What is the project about?

This project aims to classify diseases and identifying abnormalities based on medical X-ray images (Chest X-ray 14 dataset). Competed in the HTC DeepQ DL competitions at NTU.

Setup

Environment

Ubuntu 16.04 LTS

Required pacakges

Keras==2.0.9
keras-vis==0.4.1
opencv-python==3.3.0.10
pandas==0.20.1
pydot==1.2.3
matplotlib==2.0.2
scipy==0.19.0
tensorflow-gpu==1.3.0

Directory tree

.
data/
        BBox_List_2017.csv
        Data_Entry_2017_v2.csv
        train.txt
        valid.txt
        test.txt
        images/
            ..(42G Images here)
        npy/
            X_0.npy
            y_0.npy
            X_1.npy
            … (Preprocessed data for classfier)
        bin/
            X_1.npy
            y_1.npy
            X_2.npy
            … (Preprocessed data for binary classfier)
preprocess.sh 
download.sh
train.sh 
train.py
binary.py
preprocessLabel.py
generatePrepData.py
test.py
dropbox.py
... (other python files)

Training

  1. Data preprocessing, run ./preprocess.sh and the processed data will be saved at data/npy and data/bin

  2. To start training, run ./train.sh will start train two different models (8+1 classifiers) and the models will be saved at models/classifier_modelmodels/binary_model

Testing

How to run testing on the HTC DeepQ Platform

  1. To download models and the required python-files, run ./download.sh to download

  2. Inside test.zip includes batch_test.py, judge_runner.py, resnet_no_weight_model.h5, requirements3.txt, bin_model.h5 5 files. Upload the zip file to the judge and run the command python3 judge_runner.py to start the testing process.

Methods and Models

Data preprocessing

Histograms Equalization

Since all the X-ray images are black and white, the distribution of the Histogram is quite important. We applied histogram equalization to the original dataset's image to standardize it.
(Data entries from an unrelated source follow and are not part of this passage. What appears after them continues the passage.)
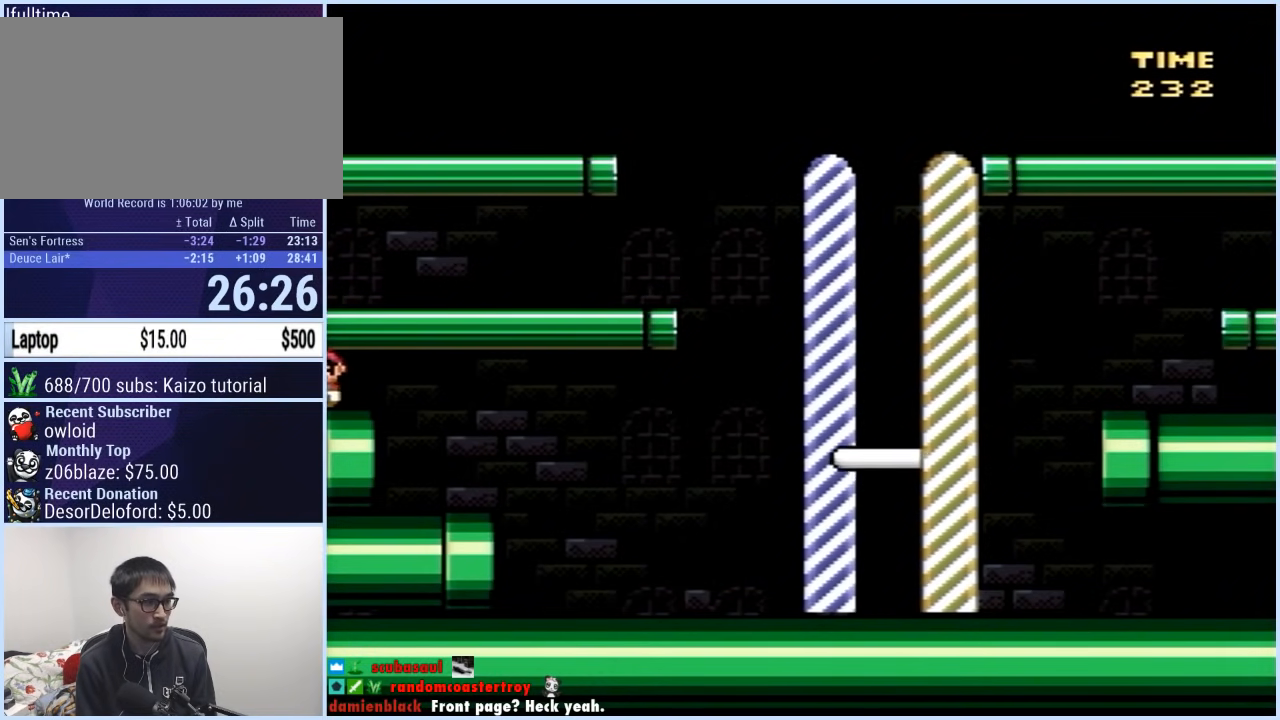
{"buttons": ["Y", "DPAD_RIGHT"], "events": [[50, "DPAD_LEFT", "down"], [267, "DPAD_LEFT", "up"], [317, "DPAD_RIGHT", "down"]]}
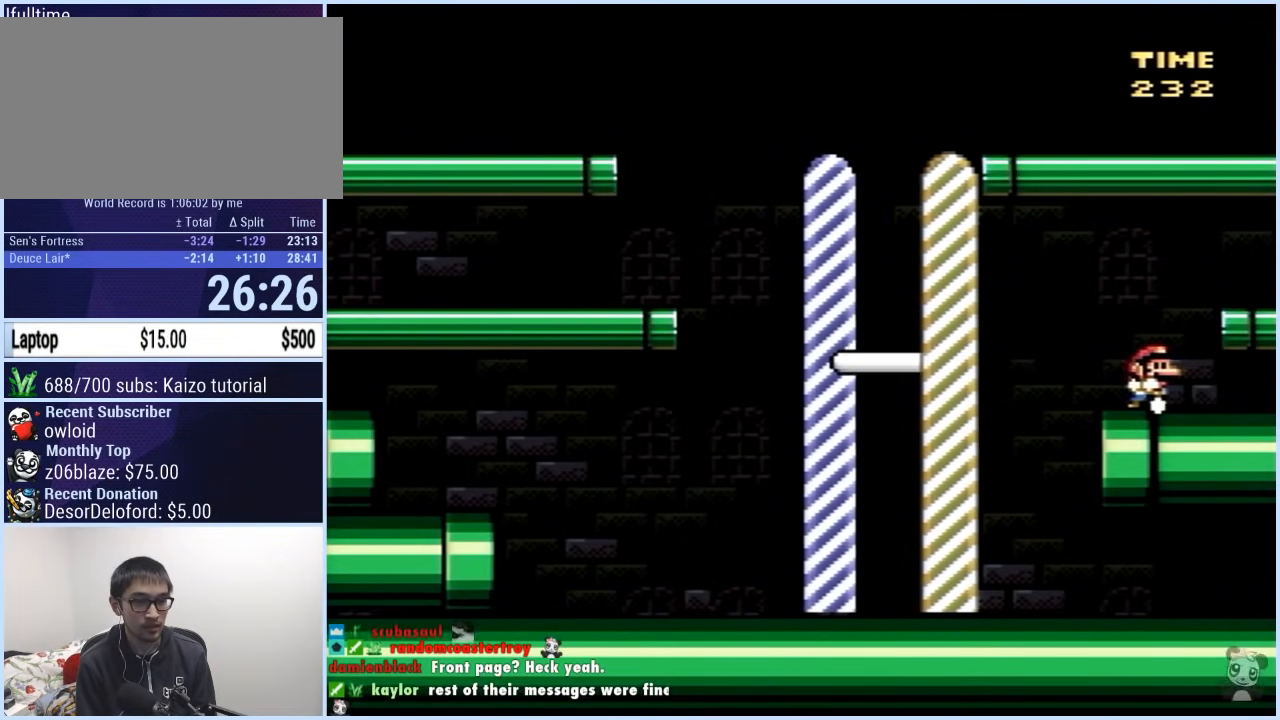
{"buttons": ["Y", "DPAD_RIGHT"], "events": [[17, "B", "down"], [133, "B", "up"]]}
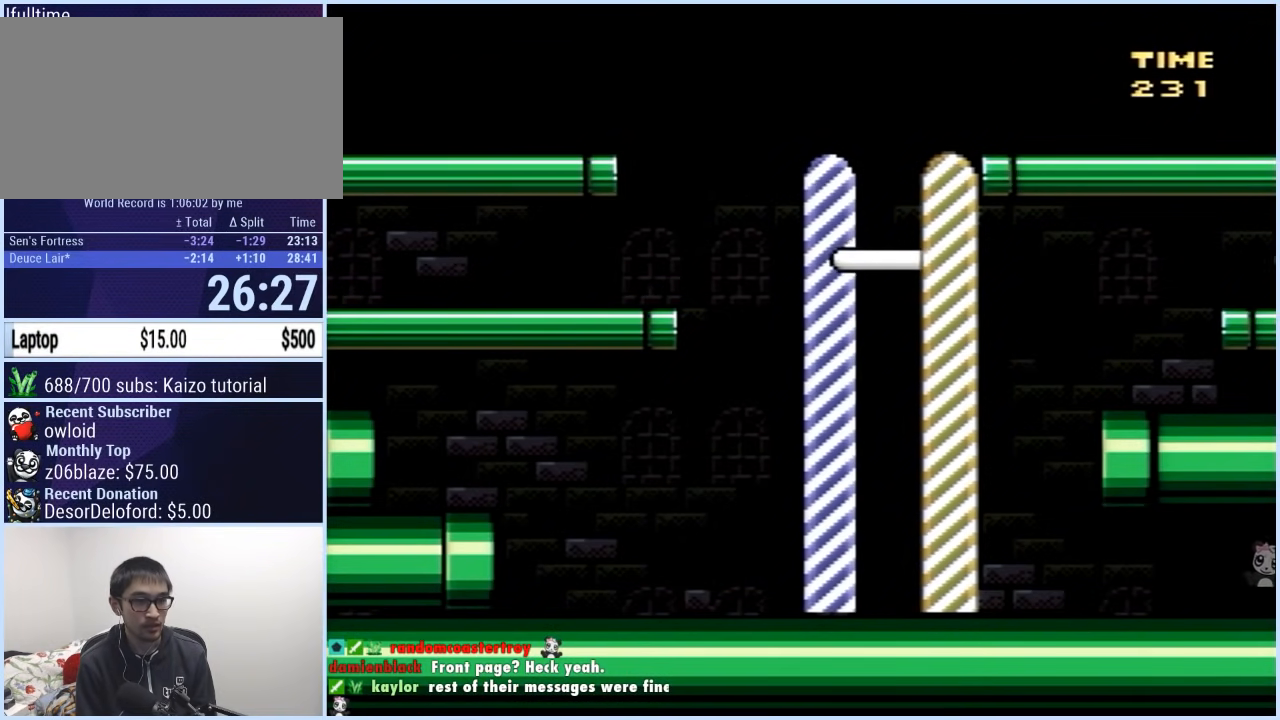
{"buttons": ["Y", "DPAD_RIGHT"], "events": []}
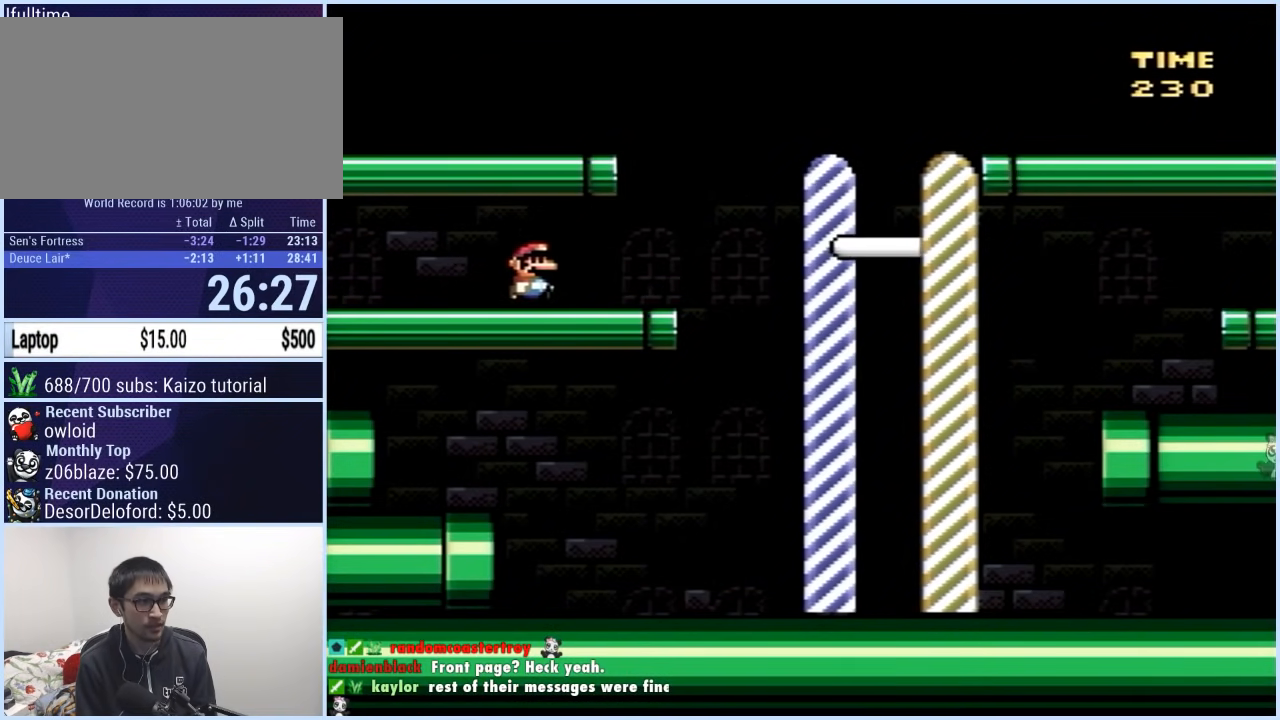
{"buttons": ["Y", "DPAD_LEFT"], "events": [[67, "DPAD_RIGHT", "up"], [100, "B", "down"], [100, "DPAD_LEFT", "down"], [383, "B", "up"]]}
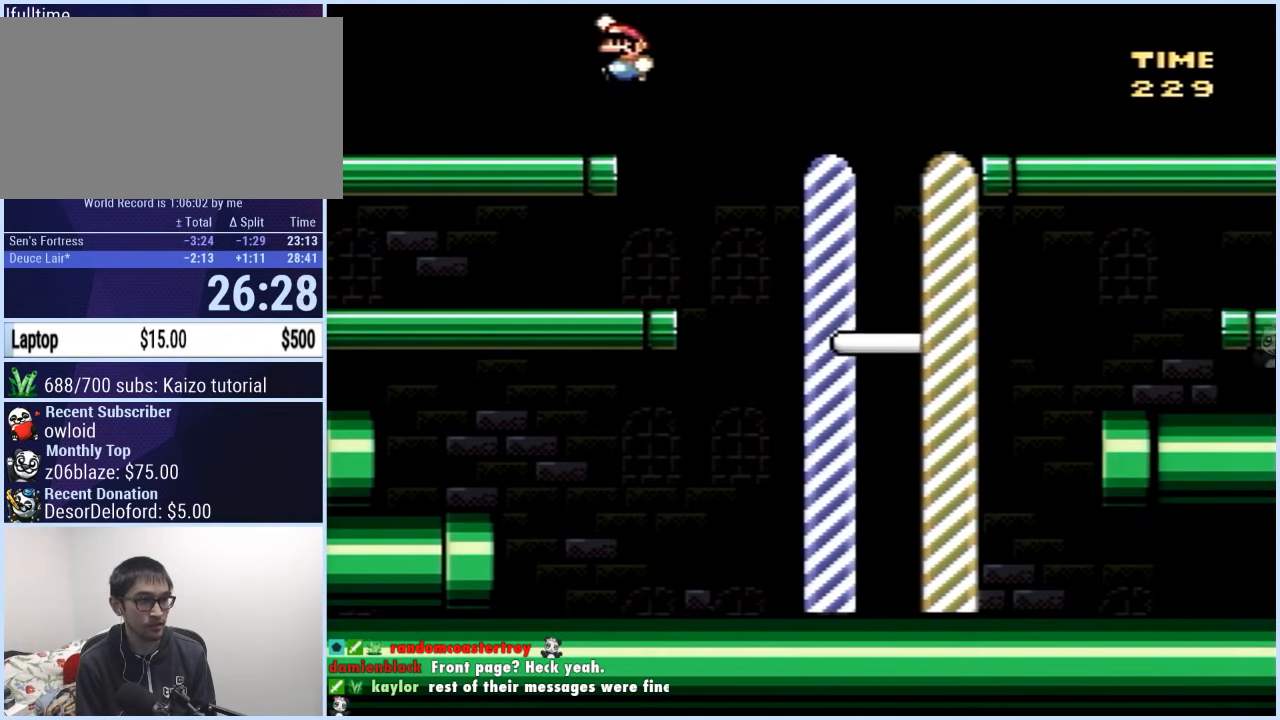
{"buttons": ["Y", "DPAD_LEFT"], "events": []}
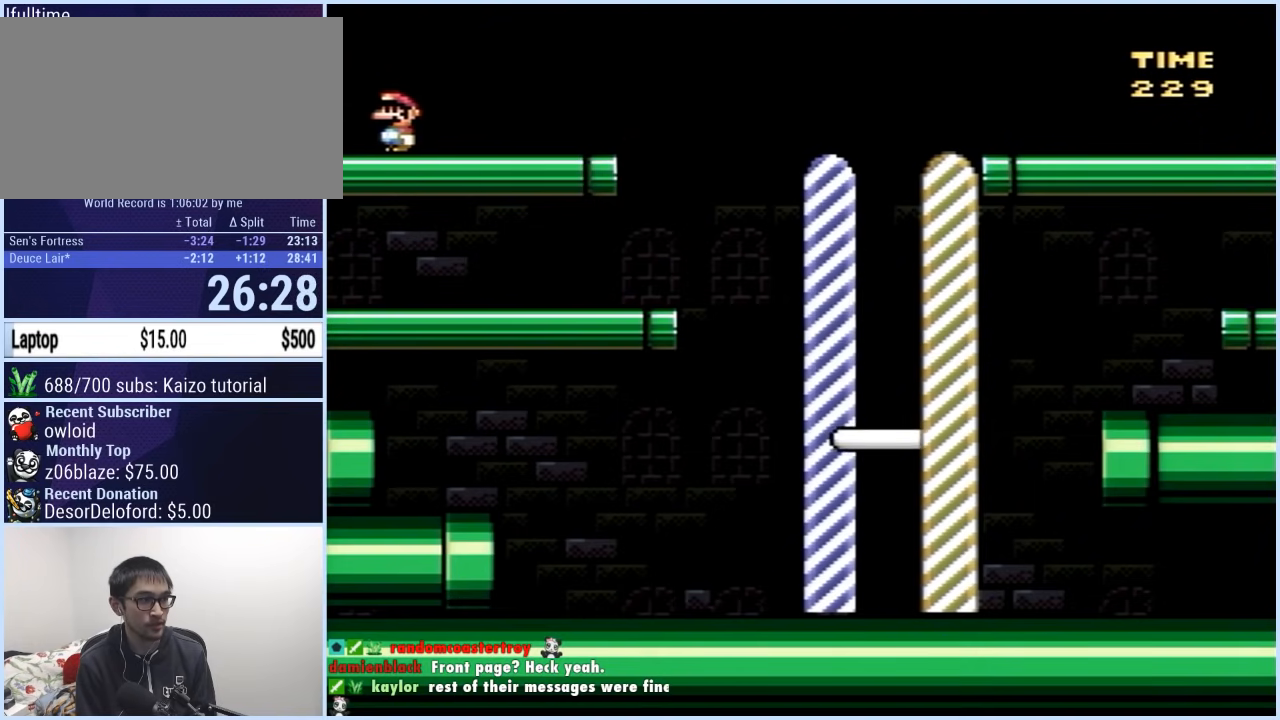
{"buttons": ["Y", "DPAD_RIGHT"], "events": [[17, "DPAD_LEFT", "up"], [17, "DPAD_RIGHT", "down"]]}
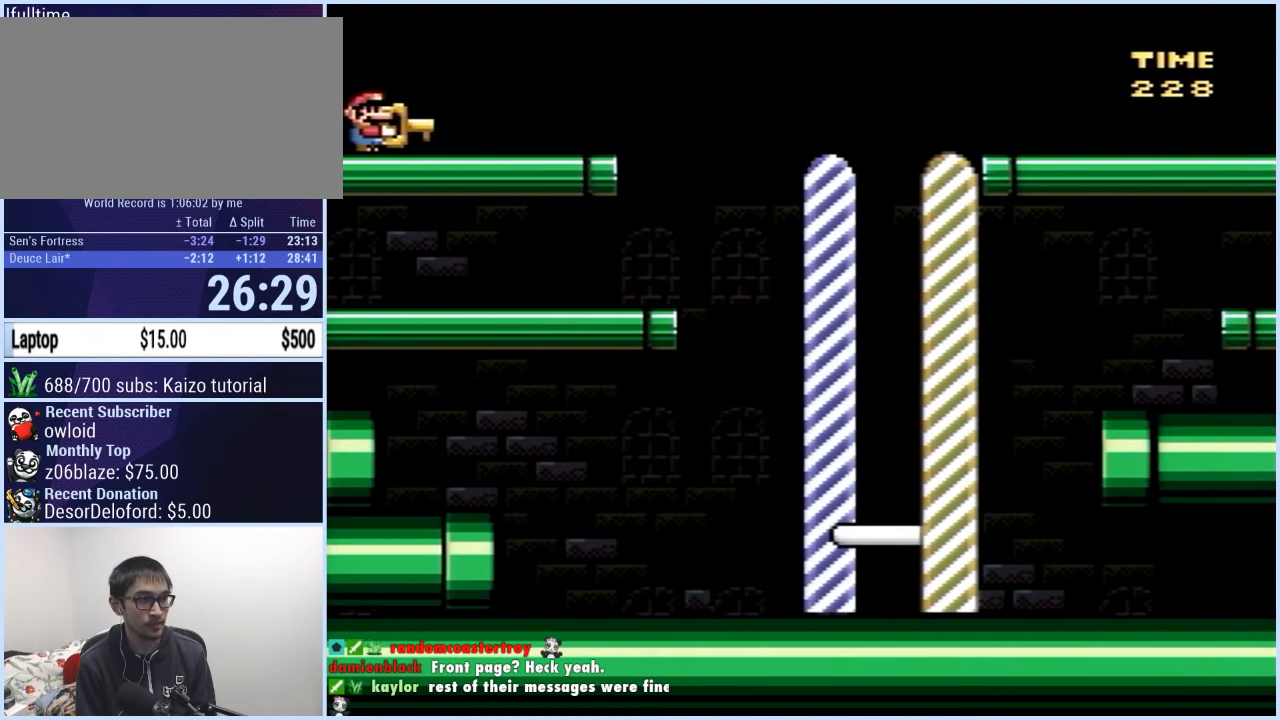
{"buttons": ["Y", "DPAD_LEFT"], "events": [[367, "DPAD_RIGHT", "up"], [417, "DPAD_LEFT", "down"]]}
Left: Original image, Right: Applied histogram equalization

CLAHE (Contrast Limited Adaptive Histogram Equalization)

The drawbacks of Histograms Equalization is that it uses the global contrast of images as a basis for standardization. This may result in some "over-brightness" on important areas in the image. From the image above, we found that the right image's rib is not clear enough. So we decided to use CLAHE to limit the contrast difference to prevend over brightness.

Left: Applied histogram equalization, Right: Applied histogram equalization and CLAHE

Training methods

We used ResNet-50 and InceptionResNetV2 two different models for our training.

(Picture Reference: http://book.paddle.org/03.image_classification/)

The first step is to train a well performing classifier and use the model's last layer's saliency map to find out where the network is focusing on. Moreover, we can generate bounding boxed to identify abnormalities by filtering through the generated heatmap.

This is a saliency map of a Cardiomegaly patient, and we can tell the network focuses on the left heart.

Performances

Using the ImageNet pre-trained weights with frozen layers, the validation accuracy is around 40%.

Bounding Results

Use Effusion as an example

Black: Ground truth, Yellow: Predicted

The boxing method is to bound the area whrere its red pixel value is greater than a threshold. The problem is that sometimes outliers will make the predict area too large and inaccurate. We have tried averaging methods to remove outliers, but did not seem to improve much.

Conclusion and Further Research

The training results is not spectacular, with a 41% accuracy. It may result from bad model selection on our end. However, we done some further research and found that Luke Oakden-Rayner, a PhD Candidate and Radiologist, has some thoughts on this dataset

 "I believe the ChestXray14 dataset, as it exists now, 
 is not fit for training medical AI systems to do diagnostic work."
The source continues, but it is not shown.